AnyDesk adalah aplikasi desktop jarak jauh yang populer untuk Windows, Linux, dan macOS, yang digunakan oleh jutaan orang di seluruh dunia untuk konektivitas jarak jauh yang aman atau melakukan administrasi sistem. Karena popularitas alat tersebut, kampanye distribusi malware sering menyalahgunakan merek AnyDesk. Misalnya, pada Oktober 2022, Cyble melaporkan bahwa operator Mitsu Stealer menggunakan situs phishing AnyDesk untuk mendorong malware baru mereka.

Dikutip dari Bleeping Computer, crep1x memposting temuannya di Twitter, an membagikan daftar lengkap nama host jahat. Semua nama host ini menyelesaikan ke alamat IP yang sama yaitu 185.149.120[.]9. Daftar nama host mencakup kesalahan ketik untuk AnyDesk, MSI Afterburner, 7-ZIP, Blender, Dashlane, Slack, VLC, OBS, aplikasi perdagangan mata uang kripto, dan perangkat lunak populer lainnya.

“Terlepas dari namanya, semuanya mengarah ke situs klon AnyDesk yang sama,” kta crep1x.

Pada saat penulisan laporan ini, sebagian besar domain masih online, sementara yang lain telah dilaporkan dan dibuat offline oleh pendaftar atau diblokir oleh alat AV. Bahkan untuk situs yang aktif, tautan Dropbox mereka tidak lagi berfungsi setelah file berbahaya dilaporkan ke layanan penyimpanan cloud.

“Karena semua kampanye ini mengarah ke situs yang sama, pelaku ancaman dapat dengan mudah memperbaikinya dengan memperbarui URL unduhan ke situs lain,” tambah crep1x.

Dalam kampanye yang baru ditemukan, situs tersebut mendistribusikan file ZIP bernama 'AnyDeskDownload.zip' [VirusTotal] yang berpura-pura menjadi penginstal untuk perangkat lunak AnyDesk. Namun, alih-alih menginstal perangkat lunak akses jarak jauh, ia justru menginstal Vidar stealer, malware pencuri informasi yang beredar sejak 2018.
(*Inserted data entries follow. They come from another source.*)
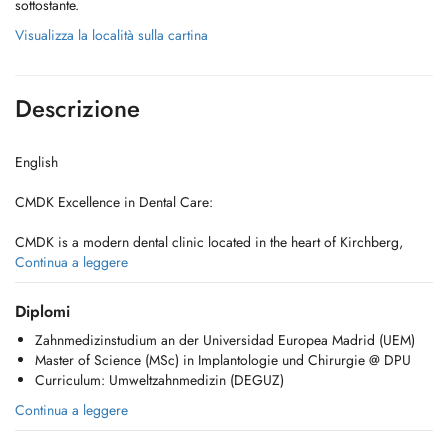
sottostante.
Visualizza la località sulla cartina
Descrizione
English
CMDK Excellence in Dental Care:
CMDK is a modern dental clinic located in the heart of Kirchberg,
Luxembourg, combining advanced dentistry with personalized patient
Continua a leggere
care. Our highly qualified team works with precision, empathy, and
state-of-the-art technology.
Diplomi
Zahnmedizinstudium an der Universidad Europea Madrid (UEM)
We provide a full range of dental services, from preventive care to
Master of Science (MSc) in Implantologie und Chirurgie @ DPU
complex specialized treatments. Emergency patients are welcomed on
Curriculum: Umweltzahnmedizin (DEGUZ)
the same day.
Continua a leggere
Our services include:
- General dentistry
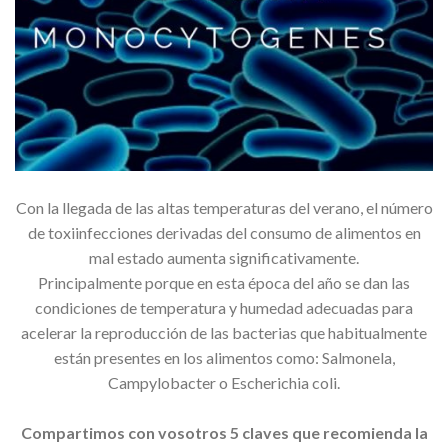
Con la llegada de las altas temperaturas del verano, el número
de toxiinfecciones derivadas del consumo de alimentos en
mal estado aumenta significativamente.
Principalmente porque en esta época del año se dan las
condiciones de temperatura y humedad adecuadas para
acelerar la reproducción de las bacterias que habitualmente
están presentes en los alimentos como: Salmonela,
Campylobacter o Escherichia coli.
Compartimos con vosotros 5 claves que recomienda la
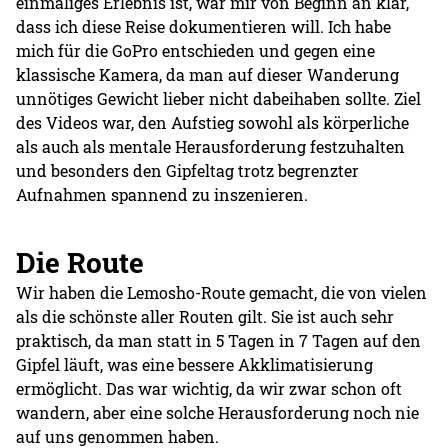
einmaliges Erlebnis ist, war mir von Beginn an klar,
dass ich diese Reise dokumentieren will. Ich habe
mich für die GoPro entschieden und gegen eine
klassische Kamera, da man auf dieser Wanderung
unnötiges Gewicht lieber nicht dabeihaben sollte. Ziel
des Videos war, den Aufstieg sowohl als körperliche
als auch als mentale Herausforderung festzuhalten
und besonders den Gipfeltag trotz begrenzter
Aufnahmen spannend zu inszenieren.
Die Route
Wir haben die Lemosho-Route gemacht, die von vielen
als die schönste aller Routen gilt. Sie ist auch sehr
praktisch, da man statt in 5 Tagen in 7 Tagen auf den
Gipfel läuft, was eine bessere Akklimatisierung
ermöglicht. Das war wichtig, da wir zwar schon oft
wandern, aber eine solche Herausforderung noch nie
auf uns genommen haben.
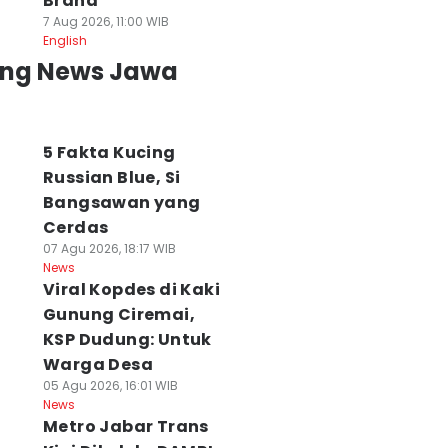
Brand
7 Aug 2026, 11:00 WIB
English
ing News Jawa
5 Fakta Kucing
Russian Blue, Si
Bangsawan yang
Cerdas
07 Agu 2026, 18:17 WIB
News
Viral Kopdes di Kaki
emprov Jabar
KDM Siapkan
Alun-Alun
Gunung Ciremai,
iapkan
Knalpot Standar
Suryakencana
engobatan
Gratis bagi Motor
Gede Pangrango
KSP Dudung: Untuk
ratis bagi Korban
Murah yang Kena
Terbakar Gegar
Warga Desa
egal
Razia
Kompor Pendaki
05 Agu 2026, 16:01 WIB
 Agu 2026, 16:41 WIB
07 Agu 2026, 16:40 WIB
07 Agu 2026, 16:09 WI
News
ws
News
News
Metro Jabar Trans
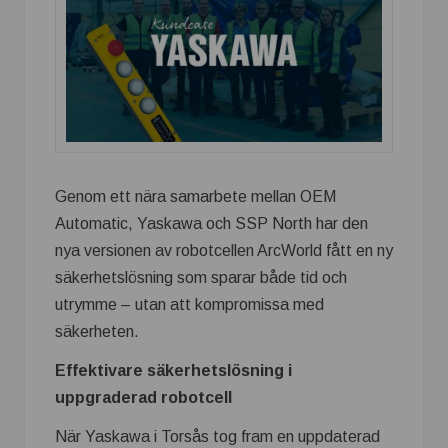
Genom ett nära samarbete mellan OEM
Automatic, Yaskawa och SSP North har den
nya versionen av robotcellen ArcWorld fått en ny
säkerhetslösning som sparar både tid och
utrymme – utan att kompromissa med
säkerheten.
Effektivare säkerhetslösning i
uppgraderad robotcell
När Yaskawa i Torsås tog fram en uppdaterad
Saat dipasang, malware akan mencuri riwayat browser korban, kredensial akun, kata sandi yang disimpan, data dompet cryptocurrency, informasi perbankan, dan data sensitif lainnya. Data ini kemudian dikirim kembali ke penyerang, yang dapat menggunakannya untuk aktivitas jahat lebih lanjut atau menjualnya ke pelaku ancaman lainnya.

Pengguna biasanya berakhir di situs ini setelah menelusuri Google untuk perangkat lunak dan game versi bajakan. Mereka kemudian diarahkan ke 108 domain tahap kedua yang mengarahkan mereka ke tujuan akhir dari 20 domain yang mengirimkan muatan berbahaya.

Alih-alih menyembunyikan muatan malware di balik pengalihan untuk menghindari deteksi dan pencopotan, kampanye Vidar baru-baru ini menggunakan layanan hosting file Dropbox, yang dipercaya oleh alat AV, untuk mengirimkan muatan.

BleepingComputer baru-baru ini melihat Vidar disebarkan oleh kampanye yang mengandalkan lebih dari 200 domain kesalahan ketik yang menyamar sebagai 27 merek perangkat lunak.

Beberapa hari yang lalu, SEKOIA menerbitkan sebuah laporan yang mengungkapkan kampanye distribusi pencuri info besar-besaran lainnya menggunakan 128 situs web yang mempromosikan perangkat lunak yang telah diretas. Tidak jelas apakah semua kampanye malware ini terkait dengan situs AnyDesk palsu.

Pengguna disarankan untuk menandai situs yang mereka gunakan untuk mengunduh perangkat lunak, menghindari mengeklik hasil yang dipromosikan (iklan) di Google Penelusuran, dan menemukan URL resmi proyek perangkat lunak dari halaman Wikipedia, dokumentasi, atau pengelola paket OS.